Ik heb hem op verschillende bijeenkomsten gezien; hij was een zeer intelligent man. Net als Soriano, net als Urondo, een groot dichter. Urondo maakte op een dag een fout toen hij bij het krantenkantoor aankwam, dat zich op de hoek van de Reconquista- en de Viamontestraat bevond. Hij liet zijn auto op een hoek staan en werd van achteren aangereden. De kofferbak vloog open en zat vol wapens. Toen ging hij ondergronds.

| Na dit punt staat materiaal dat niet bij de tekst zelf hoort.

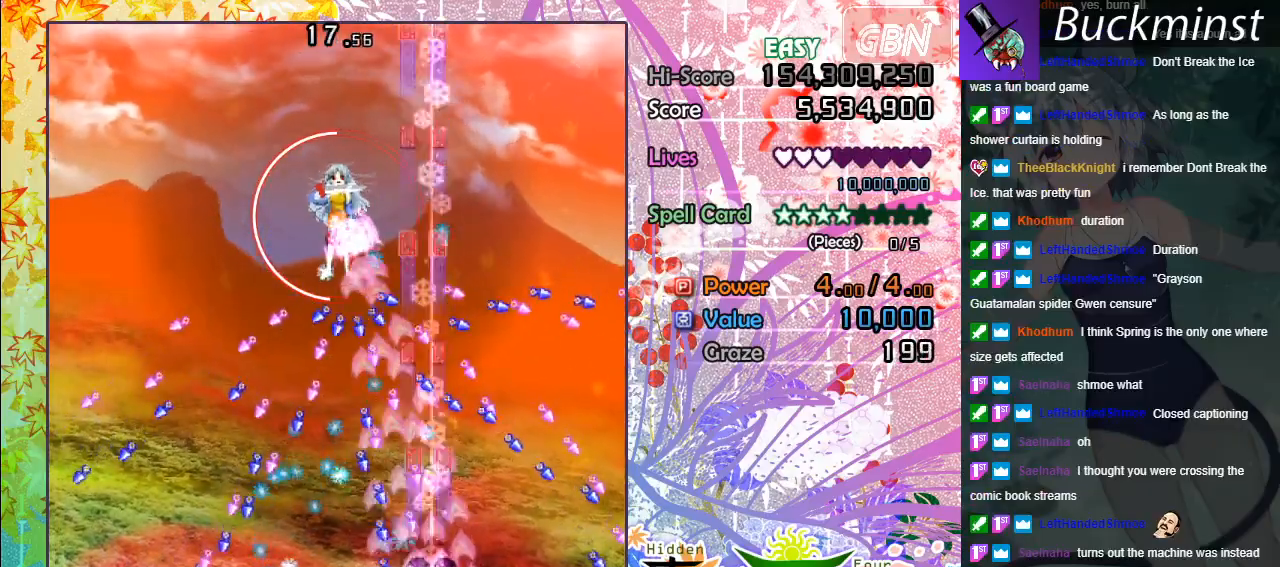
{"buttons": ["A", "X"], "left_stick": "up", "events": [[250, "left_stick", "up"]]}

–Welke andere persoonlijkheden heb je ontmoet als journalist of toneelschrijver?
– Tijdens mijn reis naar de Verenigde Staten interviewde ik Martin Luther King. En in de jaren 80 bezocht Arthur Miller Buenos Aires. Er was een ontmoeting met acteurs en toneelschrijvers. Hij sprak ongeveer drie uur. Hij was heel nuchter en genereus. Want het idee is juist om anderen te inspireren.